■ What is needed ■
Print the data exactly as it appears, keeping every word.

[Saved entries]

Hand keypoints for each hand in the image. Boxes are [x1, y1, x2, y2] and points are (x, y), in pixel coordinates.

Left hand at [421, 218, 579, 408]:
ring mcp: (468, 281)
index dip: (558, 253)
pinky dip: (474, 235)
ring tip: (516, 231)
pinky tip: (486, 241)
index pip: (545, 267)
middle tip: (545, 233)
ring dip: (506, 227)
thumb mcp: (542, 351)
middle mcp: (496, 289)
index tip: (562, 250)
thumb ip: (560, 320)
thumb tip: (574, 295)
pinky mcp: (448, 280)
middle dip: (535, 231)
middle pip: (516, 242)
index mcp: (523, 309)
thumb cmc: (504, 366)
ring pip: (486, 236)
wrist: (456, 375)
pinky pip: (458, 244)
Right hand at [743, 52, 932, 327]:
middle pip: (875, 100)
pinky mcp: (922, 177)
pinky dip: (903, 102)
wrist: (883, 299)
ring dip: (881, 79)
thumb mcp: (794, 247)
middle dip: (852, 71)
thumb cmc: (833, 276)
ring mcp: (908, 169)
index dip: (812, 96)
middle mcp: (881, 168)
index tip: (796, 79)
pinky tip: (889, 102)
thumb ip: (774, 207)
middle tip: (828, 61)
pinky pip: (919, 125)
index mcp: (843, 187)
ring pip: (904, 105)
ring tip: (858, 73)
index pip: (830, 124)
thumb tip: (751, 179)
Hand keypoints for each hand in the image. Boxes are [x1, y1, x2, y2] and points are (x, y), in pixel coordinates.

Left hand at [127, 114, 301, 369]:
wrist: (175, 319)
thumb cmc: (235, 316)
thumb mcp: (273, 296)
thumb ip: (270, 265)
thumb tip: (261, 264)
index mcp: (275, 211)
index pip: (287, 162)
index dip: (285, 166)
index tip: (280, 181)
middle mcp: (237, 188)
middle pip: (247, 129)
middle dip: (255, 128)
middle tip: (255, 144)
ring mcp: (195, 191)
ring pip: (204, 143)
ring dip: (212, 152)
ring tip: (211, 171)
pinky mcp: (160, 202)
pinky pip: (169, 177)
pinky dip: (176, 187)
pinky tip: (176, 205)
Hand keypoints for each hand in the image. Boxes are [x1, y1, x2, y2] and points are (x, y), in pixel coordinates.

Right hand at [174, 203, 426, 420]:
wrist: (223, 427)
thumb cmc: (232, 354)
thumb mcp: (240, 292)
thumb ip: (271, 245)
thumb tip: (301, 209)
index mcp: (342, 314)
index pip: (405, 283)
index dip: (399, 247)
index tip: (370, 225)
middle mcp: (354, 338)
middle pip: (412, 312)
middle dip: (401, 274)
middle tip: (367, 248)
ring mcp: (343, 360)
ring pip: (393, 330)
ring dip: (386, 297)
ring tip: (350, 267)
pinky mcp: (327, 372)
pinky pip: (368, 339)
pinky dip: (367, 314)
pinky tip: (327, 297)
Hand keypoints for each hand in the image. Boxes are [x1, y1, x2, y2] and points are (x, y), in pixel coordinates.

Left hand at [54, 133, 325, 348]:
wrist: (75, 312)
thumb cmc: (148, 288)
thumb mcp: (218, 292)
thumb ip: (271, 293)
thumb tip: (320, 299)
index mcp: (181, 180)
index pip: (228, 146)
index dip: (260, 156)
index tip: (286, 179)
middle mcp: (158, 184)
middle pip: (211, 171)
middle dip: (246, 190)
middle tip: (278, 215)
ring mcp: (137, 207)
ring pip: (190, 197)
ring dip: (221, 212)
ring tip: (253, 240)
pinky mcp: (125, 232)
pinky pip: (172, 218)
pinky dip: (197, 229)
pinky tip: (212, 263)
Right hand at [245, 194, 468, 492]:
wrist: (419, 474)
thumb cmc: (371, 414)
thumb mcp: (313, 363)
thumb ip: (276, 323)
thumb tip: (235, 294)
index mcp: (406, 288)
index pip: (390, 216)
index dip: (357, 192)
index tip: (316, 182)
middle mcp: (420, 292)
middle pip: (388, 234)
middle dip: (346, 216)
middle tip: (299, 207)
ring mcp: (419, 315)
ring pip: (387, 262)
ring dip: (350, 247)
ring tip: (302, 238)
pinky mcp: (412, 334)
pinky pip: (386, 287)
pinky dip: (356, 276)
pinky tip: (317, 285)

■ Result for this task ■
Hand keypoints for each hand in the image. Boxes are [x1, y1, x2, y2] and points are (x, y), in pixel coordinates.

Left hand at [421, 218, 579, 408]:
ring mcp: (468, 281)
index dip: (558, 253)
pinky dip: (474, 235)
ring tip: (516, 231)
pinky tip: (486, 241)
index pip: (545, 267)
middle tip: (545, 233)
ring dip: (506, 227)
thumb mcp: (542, 351)
middle mcp: (496, 289)
index tip: (562, 250)
thumb ip: (560, 320)
thumb tip: (574, 295)
pinky mcp: (448, 280)
middle dip: (535, 231)
middle pip: (516, 242)
index mcp: (523, 309)
thumb cmc: (504, 366)
ring pip: (486, 236)
wrist: (456, 375)
pinky pip: (458, 244)
Right hand at [743, 52, 932, 327]:
middle pip: (875, 100)
pinky mcp: (922, 177)
pinky dip: (903, 102)
wrist: (883, 299)
ring dip: (881, 79)
thumb mcp: (794, 247)
middle dip: (852, 71)
thumb cmc: (833, 276)
ring mcp: (908, 169)
index dip: (812, 96)
middle mcp: (881, 168)
index tip: (796, 79)
pinky tip: (889, 102)
thumb ip: (774, 207)
middle tip: (828, 61)
pinky pip: (919, 125)
index mcp: (843, 187)
ring pip: (904, 105)
ring tip: (858, 73)
index pip: (830, 124)
thumb tip: (751, 179)
Hand keypoints for each hand in the image. Boxes are [x1, y1, x2, y2] and points are (x, y), in pixel coordinates.

Left hand at [127, 114, 301, 369]:
wrist: (175, 319)
thumb cmc: (235, 316)
thumb mcp: (273, 296)
thumb ip: (270, 265)
thumb tip: (261, 264)
index mcp: (275, 211)
index pip: (287, 162)
index dip: (285, 166)
index tip: (280, 181)
middle mcp: (237, 188)
middle pip: (247, 129)
middle dip: (255, 128)
middle tip: (255, 144)
ring mcp: (195, 191)
ring pip: (204, 143)
ring dip: (212, 152)
ring tip: (211, 171)
pinky mcp: (160, 202)
pinky pip: (169, 177)
pinky dip: (176, 187)
pinky tip: (176, 205)
Hand keypoints for each hand in the image. Boxes are [x1, y1, x2, y2] and points are (x, y), in pixel coordinates.

Right hand at [174, 203, 426, 420]:
wrist: (223, 427)
thumb cmc: (232, 354)
thumb mcp: (240, 292)
thumb ip: (271, 245)
thumb tip: (301, 209)
index mcp: (342, 314)
index pip: (405, 283)
index dip: (399, 247)
index tip: (370, 225)
middle mcp: (354, 338)
middle pip: (412, 312)
middle dip: (401, 274)
middle tip: (367, 248)
ring mcp: (343, 360)
ring pip: (393, 330)
ring dip: (386, 297)
ring tip: (350, 267)
pinky mcp: (327, 372)
pinky pip: (368, 339)
pinky dip: (367, 314)
pinky tip: (327, 297)
Hand keypoints for each hand in the image. Boxes are [x1, y1, x2, y2] and points are (x, y), in pixel coordinates.

Left hand at [54, 133, 325, 348]:
wrist: (75, 312)
thumb cmc: (148, 288)
thumb mcp: (218, 292)
thumb ip: (271, 293)
thumb tip: (320, 299)
index mcp: (181, 180)
index pip: (228, 146)
index dip: (260, 156)
index tip: (286, 179)
middle mcp: (158, 184)
middle pip: (211, 171)
middle dip: (246, 190)
middle tip: (278, 215)
ring mcp: (137, 207)
ring pip: (190, 197)
ring dip: (221, 212)
ring tip: (253, 240)
pinky mcp: (125, 232)
pinky pip: (172, 218)
pinky dip: (197, 229)
pinky tip: (212, 263)
Right hand at [245, 194, 468, 492]:
wrist: (419, 474)
thumb cmc: (371, 414)
thumb mcp: (313, 363)
thumb ip: (276, 323)
thumb tip: (235, 294)
index mcp: (406, 288)
index pip: (390, 216)
index dip: (357, 192)
index tip: (316, 182)
middle mcp: (420, 292)
middle pip: (388, 234)
middle dip: (346, 216)
middle tip: (299, 207)
ring mcp: (419, 315)
ring pip: (387, 262)
ring dip: (350, 247)
ring tip: (302, 238)
pinky mcp: (412, 334)
pinky pip: (386, 287)
pinky dip: (356, 276)
pinky tip: (317, 285)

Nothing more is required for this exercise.